On his previous visits to Larksoken he had seen Martyr’s Cottage spread out beneath him when he and his aunt had
stood surveying the headland from the small top room under the cone of the mill. But he had never been closer to it than the road, and now, driving up to it, it struck him again that the description “cottage” was hardly appropriate. It was a substantial two-storey, L-shaped house standing to the east of the track, with walls partly flint and partly rendered, enclosing at the rear a courtyard of York stone which gave an uninterrupted view over fifty yards of scrub to the grassy dunes and the sea. No one appeared as he drew up and, before lifting his hand to the bell, he paused to read the words of a stone plaque embedded in the flints to the right of the door.

I
N A COTTAGE ON THIS SITE LIVED
A
GNES
P
OLEY
, P
ROTESTANT MARTYR
,
BURNED AT
I
PSWICH, 15TH
A
UGUST 1557, AGED 32 YEARS
.
E
CCLESIASTES
C
HAPTER
3, V
ERSE 15
.

The plaque was unadorned, the letters deeply carved in an elegant script reminiscent of Eric Gill, and Dalgliesh remembered his aunt telling him that it had been placed there by previous owners in the late 1920s when the cottage was originally extended. One of the advantages of a religious education is the ability to identify at least the better-known texts of scripture, and this was one which it needed no effort of memory to recall. As a delinquent nine-year-old at his prep school, he had once been required by the headmaster to write out in his best handwriting the whole of the third chapter of Ecclesiastes, old Gumboil, economical in this as in all matters, believing that writing lines should combine punishment with literary and religious education. The words, in that round childish script, had remained with him. It was, he thought, an interesting choice of text.

That which hath been is now; and that which is to be hath already been; and God requireth that which is past
.

He rang and there was only a short delay before Alice Mair opened the door. He saw a tall, handsome woman dressed with careful and expensive informality in a black cashmere sweater with a silk scarf at the throat and fawn trousers. He would have recognized her from her strong resemblance to her brother, although she looked the elder by some years. She took it for granted that each knew who the other was and, standing aside to motion him in, she said: “It’s good of you to be so accommodating, Mr. Dalgliesh. I’m afraid Nora Gurney is implacable. Once she knew you were on your way to Norfolk you were a predestined victim. Perhaps you would bring the proofs through to the kitchen.”

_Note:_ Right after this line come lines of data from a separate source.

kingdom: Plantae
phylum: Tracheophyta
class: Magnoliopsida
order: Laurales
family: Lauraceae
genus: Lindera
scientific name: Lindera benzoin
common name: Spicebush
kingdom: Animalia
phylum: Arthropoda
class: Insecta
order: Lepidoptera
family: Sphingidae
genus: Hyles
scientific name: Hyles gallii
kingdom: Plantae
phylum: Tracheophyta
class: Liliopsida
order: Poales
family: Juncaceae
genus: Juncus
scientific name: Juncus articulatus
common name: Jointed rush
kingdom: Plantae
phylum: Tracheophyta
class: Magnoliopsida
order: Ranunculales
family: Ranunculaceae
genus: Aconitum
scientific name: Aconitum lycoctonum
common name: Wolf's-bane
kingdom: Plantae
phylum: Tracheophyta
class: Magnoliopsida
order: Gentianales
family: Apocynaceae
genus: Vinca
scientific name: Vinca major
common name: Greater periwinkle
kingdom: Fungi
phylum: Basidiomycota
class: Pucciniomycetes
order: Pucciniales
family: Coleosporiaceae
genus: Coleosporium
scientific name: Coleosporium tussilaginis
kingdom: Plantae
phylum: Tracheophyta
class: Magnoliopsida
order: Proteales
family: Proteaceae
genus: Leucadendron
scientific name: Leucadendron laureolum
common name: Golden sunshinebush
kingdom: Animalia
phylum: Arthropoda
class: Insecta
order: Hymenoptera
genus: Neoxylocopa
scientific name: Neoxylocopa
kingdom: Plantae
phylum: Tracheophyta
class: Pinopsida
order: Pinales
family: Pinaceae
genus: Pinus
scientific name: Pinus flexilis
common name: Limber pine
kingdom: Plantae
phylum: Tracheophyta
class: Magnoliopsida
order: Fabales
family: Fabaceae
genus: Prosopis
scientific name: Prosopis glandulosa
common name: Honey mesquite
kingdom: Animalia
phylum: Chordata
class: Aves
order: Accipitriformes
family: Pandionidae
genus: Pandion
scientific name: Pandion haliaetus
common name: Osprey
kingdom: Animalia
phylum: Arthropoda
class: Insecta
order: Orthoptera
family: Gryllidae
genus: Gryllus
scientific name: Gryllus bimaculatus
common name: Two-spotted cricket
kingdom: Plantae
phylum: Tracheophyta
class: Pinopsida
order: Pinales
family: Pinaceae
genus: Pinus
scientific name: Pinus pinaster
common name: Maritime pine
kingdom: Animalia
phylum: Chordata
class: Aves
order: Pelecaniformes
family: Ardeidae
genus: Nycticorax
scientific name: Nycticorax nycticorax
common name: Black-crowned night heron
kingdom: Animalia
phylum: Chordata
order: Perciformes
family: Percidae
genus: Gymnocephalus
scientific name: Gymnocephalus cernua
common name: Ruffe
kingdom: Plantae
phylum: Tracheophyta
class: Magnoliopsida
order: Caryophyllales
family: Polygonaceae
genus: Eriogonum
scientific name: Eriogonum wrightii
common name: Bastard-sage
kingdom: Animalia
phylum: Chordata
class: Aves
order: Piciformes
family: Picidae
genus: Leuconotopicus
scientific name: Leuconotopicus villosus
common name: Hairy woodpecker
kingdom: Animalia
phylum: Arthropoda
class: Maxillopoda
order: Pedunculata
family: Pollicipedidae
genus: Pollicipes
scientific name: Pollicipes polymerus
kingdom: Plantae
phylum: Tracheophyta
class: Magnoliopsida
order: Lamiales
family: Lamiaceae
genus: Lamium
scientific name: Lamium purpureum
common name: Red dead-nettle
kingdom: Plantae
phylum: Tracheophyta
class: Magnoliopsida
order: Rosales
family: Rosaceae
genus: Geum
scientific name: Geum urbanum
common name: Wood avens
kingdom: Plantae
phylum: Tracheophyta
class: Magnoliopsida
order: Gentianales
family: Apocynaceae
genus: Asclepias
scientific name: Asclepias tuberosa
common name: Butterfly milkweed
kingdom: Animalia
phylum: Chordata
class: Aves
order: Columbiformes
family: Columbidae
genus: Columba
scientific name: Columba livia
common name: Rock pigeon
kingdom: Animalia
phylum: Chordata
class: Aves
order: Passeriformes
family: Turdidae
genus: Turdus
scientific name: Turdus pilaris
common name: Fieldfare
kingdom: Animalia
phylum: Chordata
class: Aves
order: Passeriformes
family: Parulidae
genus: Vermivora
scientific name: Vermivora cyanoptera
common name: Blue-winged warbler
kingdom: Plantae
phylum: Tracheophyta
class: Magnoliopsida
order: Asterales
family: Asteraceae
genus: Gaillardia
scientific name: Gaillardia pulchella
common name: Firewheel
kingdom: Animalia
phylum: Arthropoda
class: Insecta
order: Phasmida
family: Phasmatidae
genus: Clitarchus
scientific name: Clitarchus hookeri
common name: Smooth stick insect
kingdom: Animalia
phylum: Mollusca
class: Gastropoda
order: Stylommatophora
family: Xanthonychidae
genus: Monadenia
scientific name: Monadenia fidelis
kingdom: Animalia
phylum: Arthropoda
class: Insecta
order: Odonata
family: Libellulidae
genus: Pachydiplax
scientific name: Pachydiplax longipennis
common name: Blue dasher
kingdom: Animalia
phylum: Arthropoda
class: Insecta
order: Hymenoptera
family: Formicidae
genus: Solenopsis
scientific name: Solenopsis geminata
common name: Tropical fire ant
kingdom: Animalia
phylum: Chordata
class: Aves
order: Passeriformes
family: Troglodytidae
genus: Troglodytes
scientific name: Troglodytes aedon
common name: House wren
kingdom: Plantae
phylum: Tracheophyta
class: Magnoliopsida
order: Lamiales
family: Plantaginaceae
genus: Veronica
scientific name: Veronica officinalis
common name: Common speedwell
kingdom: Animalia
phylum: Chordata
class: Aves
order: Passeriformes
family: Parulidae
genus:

It was a distinguished face with the deep-set, widely spaced eyes beneath straight brows, a well-shaped, rather secretive mouth and strong greying hair swept upwards and curled into a chignon. In her publicity photographs she could, he recalled, look beautiful in a somewhat intimidating, intellectual and very English mould. But seen face-to-face, even in the informality of her own house, the absence of a spark of sexuality and, he sensed, a deep-seated reserve, made her seem less feminine and more formidable than he had expected, and she held herself stiffly, as if repelling invaders of her personal space. The handshake with which she had greeted him had been cool and firm and her brief smile was surprisingly attractive. He knew that he was oversensitive to the timbre of the human voice, and hers, although not jarring or unpleasant, sounded a little forced, as if she were deliberately speaking at an unnatural pitch.